Data records:
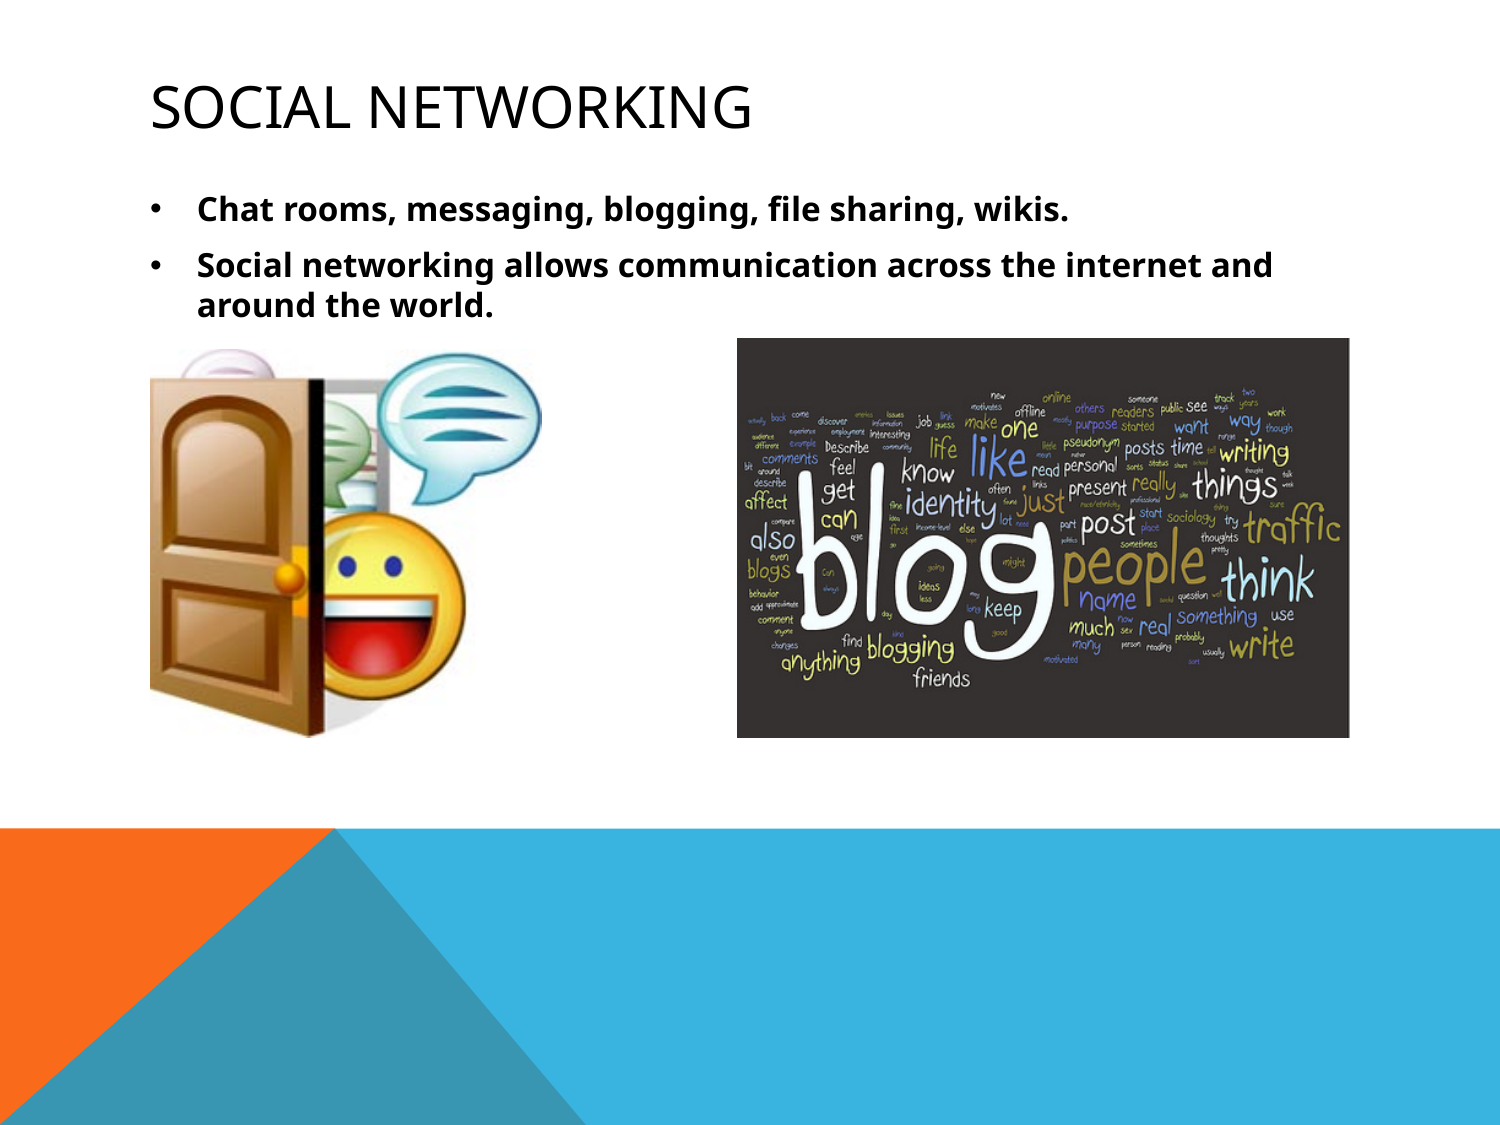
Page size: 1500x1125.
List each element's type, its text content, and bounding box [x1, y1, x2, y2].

list Chat rooms, messaging, blogging, file sharing, wikis. Social networking allows communication across the internet and around the world. [135, 180, 1369, 768]
picture [149, 349, 542, 738]
picture [737, 337, 1351, 738]
title Social Networking [135, 60, 1369, 150]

**WHAT TO PRODUCE:**
Your copy must match the records above exactly, apart from the pictures, which are excluded.

**TASK RESPONSE:**
Page size: 1500x1125.
List each element's type, its text content, and bounding box [x1, y1, x2, y2].

list Chat rooms, messaging, blogging, file sharing, wikis. Social networking allows communication across the internet and around the world. [135, 180, 1369, 768]
picture [149, 349, 542, 738]
picture [737, 337, 1351, 738]
title Social Networking [135, 60, 1369, 150]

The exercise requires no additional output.